O que os Governos (e as estruturas de poder) buscam esconder? Eles não escondem necessariamente uma "verdade" única, mas sim a complexidade. Escondem a fragilidade de seus modelos, os custos humanos de seu progresso, as alternativas viáveis que desafiam seu controle. A simplificação excessiva é uma ferramenta de governo. O caos e a incerteza, que Prigogine via como fator de criação, são apresentados como inimigos a serem dominados pela força de uma narrativa única e ordenada.


 

Diante disso, o que podemos fazer para gerar nosso poder do conhecimento, liberdade, independência intelectual, capacidade crítica e imaginação? 

  1. Adotar a Lente da Longa Duração (Longue Durée): Estudar qualquer assunto – da economia à ecologia – não a partir do último trimestre, mas do último milênio. Compreender os processos lentos e profundos (como a mudança climática ou a evolução das línguas) que dão forma aos eventos superficiais que dominam as manchetes. 

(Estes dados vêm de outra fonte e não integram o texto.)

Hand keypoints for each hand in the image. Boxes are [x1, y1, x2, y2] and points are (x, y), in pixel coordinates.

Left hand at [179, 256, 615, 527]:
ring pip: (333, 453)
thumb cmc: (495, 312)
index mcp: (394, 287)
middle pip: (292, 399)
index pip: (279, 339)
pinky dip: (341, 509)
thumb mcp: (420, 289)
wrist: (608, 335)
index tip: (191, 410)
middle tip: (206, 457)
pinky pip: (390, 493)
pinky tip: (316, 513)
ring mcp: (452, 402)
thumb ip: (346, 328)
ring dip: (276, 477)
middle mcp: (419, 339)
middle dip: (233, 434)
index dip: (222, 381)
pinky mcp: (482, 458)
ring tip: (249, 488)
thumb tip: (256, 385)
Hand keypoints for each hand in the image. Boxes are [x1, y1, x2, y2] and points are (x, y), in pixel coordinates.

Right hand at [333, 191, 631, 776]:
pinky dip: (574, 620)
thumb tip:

  1. Praticar o "Pensamento da Floresta": Ir além de um único saber. Um problema complexo como a crise ecológica exige a biologia, mas também a antropologia, a economia, a filosofia e a poesia. O conhecimento verdadeiramente profundo é transdisciplinar, tecendo fios entre ciência, arte e espiritualidade. 

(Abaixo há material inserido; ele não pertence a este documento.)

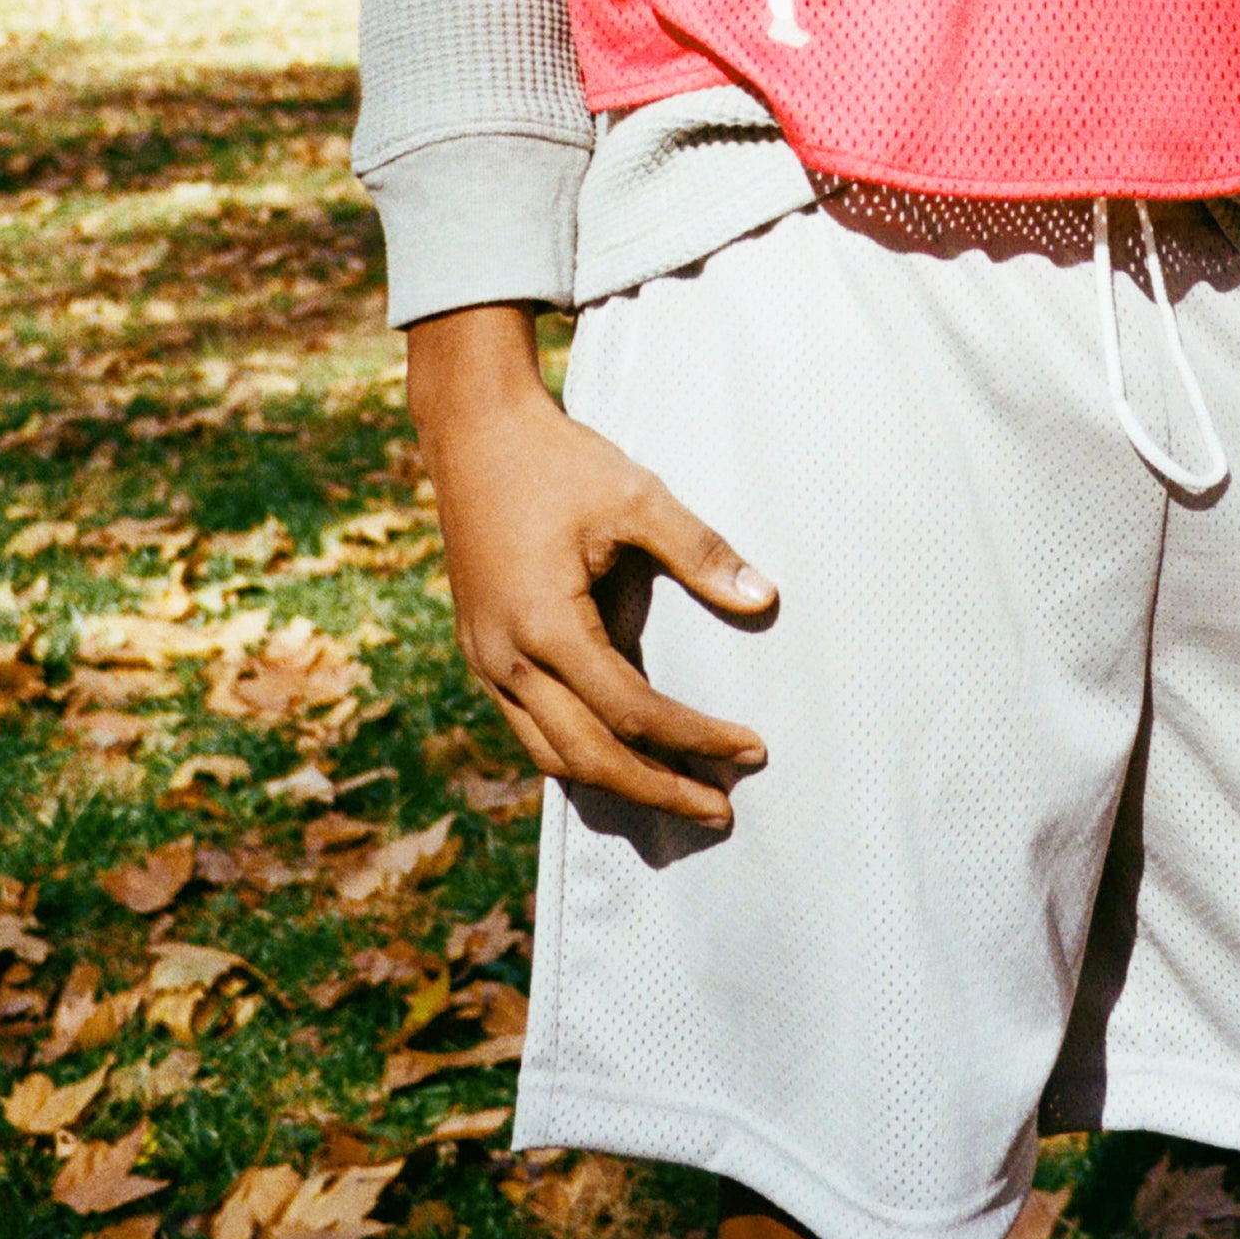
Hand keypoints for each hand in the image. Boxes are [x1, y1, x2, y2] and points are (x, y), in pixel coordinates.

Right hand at [408, 303, 775, 819]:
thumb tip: (765, 601)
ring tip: (679, 794)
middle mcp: (506, 661)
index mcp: (545, 629)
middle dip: (658, 789)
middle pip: (589, 758)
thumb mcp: (637, 497)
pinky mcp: (482, 651)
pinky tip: (620, 754)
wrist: (474, 429)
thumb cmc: (558, 462)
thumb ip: (700, 553)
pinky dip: (577, 751)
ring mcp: (486, 661)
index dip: (696, 738)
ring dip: (617, 781)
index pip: (634, 713)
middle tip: (721, 808)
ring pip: (552, 754)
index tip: (752, 748)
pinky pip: (530, 727)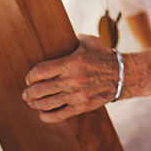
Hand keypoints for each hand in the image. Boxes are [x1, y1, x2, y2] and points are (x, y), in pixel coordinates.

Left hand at [24, 37, 150, 121]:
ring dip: (34, 104)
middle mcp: (72, 80)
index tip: (28, 78)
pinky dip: (46, 116)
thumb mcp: (88, 42)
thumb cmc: (104, 56)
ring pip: (47, 104)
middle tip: (25, 93)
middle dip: (28, 92)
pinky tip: (41, 113)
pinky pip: (58, 116)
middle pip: (40, 90)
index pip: (41, 71)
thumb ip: (70, 40)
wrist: (124, 75)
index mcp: (71, 63)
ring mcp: (77, 95)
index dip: (30, 76)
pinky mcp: (81, 107)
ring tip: (31, 102)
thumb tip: (55, 35)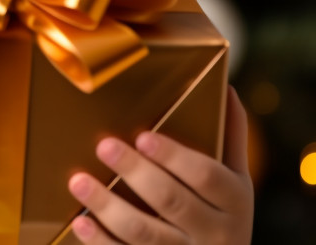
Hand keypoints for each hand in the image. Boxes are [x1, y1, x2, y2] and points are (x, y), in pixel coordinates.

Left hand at [67, 86, 252, 244]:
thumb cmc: (224, 213)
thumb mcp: (236, 179)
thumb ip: (231, 136)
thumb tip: (225, 87)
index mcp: (234, 201)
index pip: (206, 176)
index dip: (174, 157)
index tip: (143, 137)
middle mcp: (216, 233)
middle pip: (172, 201)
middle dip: (135, 172)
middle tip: (104, 146)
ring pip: (145, 233)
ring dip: (108, 207)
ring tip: (78, 181)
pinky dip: (101, 242)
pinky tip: (81, 222)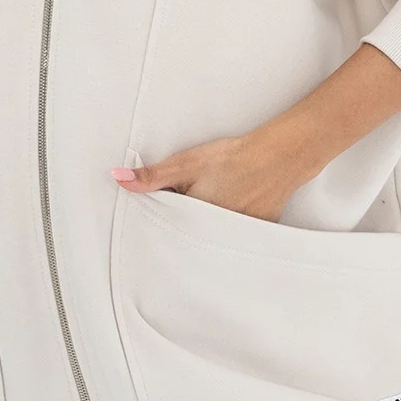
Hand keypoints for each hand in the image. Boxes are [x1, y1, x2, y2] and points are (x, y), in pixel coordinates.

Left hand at [109, 44, 400, 222]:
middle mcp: (217, 235)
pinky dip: (225, 237)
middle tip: (168, 240)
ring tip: (201, 231)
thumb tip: (119, 179)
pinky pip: (234, 242)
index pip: (169, 235)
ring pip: (212, 243)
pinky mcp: (256, 233)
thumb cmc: (234, 158)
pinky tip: (223, 226)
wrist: (281, 156)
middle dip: (179, 241)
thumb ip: (152, 176)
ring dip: (203, 239)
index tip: (147, 240)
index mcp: (196, 220)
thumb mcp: (187, 163)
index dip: (158, 234)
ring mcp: (239, 236)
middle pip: (190, 243)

  1. Cultivar a "Ecologia dos Saberes": Como propõe Boaventura de Sousa Santos, valorizar os conhecimentos não-científicos: o saber popular, o conhecimento intuitivo, as tradições orais. Não para substituir a ciência, mas para dialogar com ela, enriquecendo nossa compreensão do mundo. 

  1. Aceitar a Incerteza como Matéria-Prima: Em vez de buscar respostas definitivas e absolutas, desenvolver a musculatura para navegar na ambiguidade. Fazer perguntas melhores, não correr atrás de respostas fáceis. A incerteza, lembra Prigogine, é o espaço da liberdade e da inovação. 

  1. Virar Arqueólogo da Informação: Não aceitar a primeira versão. Buscar a fonte primária, o contexto histórico, a versão do "outro lado". Questionar sempre: "Quem ganha com essa narrativa? O que está sendo deixado de fora desta história?" 

  1. Exercitar a Imaginação Radical: Se a realidade é construída, podemos desconstruí-la e reconstruí-la. A imaginação não é fuga; é uma ferramenta cognitiva crucial para visualizar futuros alternativos que não estão contidos no presente. É o antídoto para o fatalismo. 


O poder final, portanto, não está em acumular informações, mas em desenvolver a capacidade de tecer– tecer o passado com o presente, a ciência com a poesia, a certeza com a dúvida, a grande história com as pequenas narrativas. É nesse tecido complexo, irreversível e caótico, que encontramos a verdadeira liberdade: a de sermos co-criadores ativos do conhecimento e, consequentemente, da realidade que habitamos.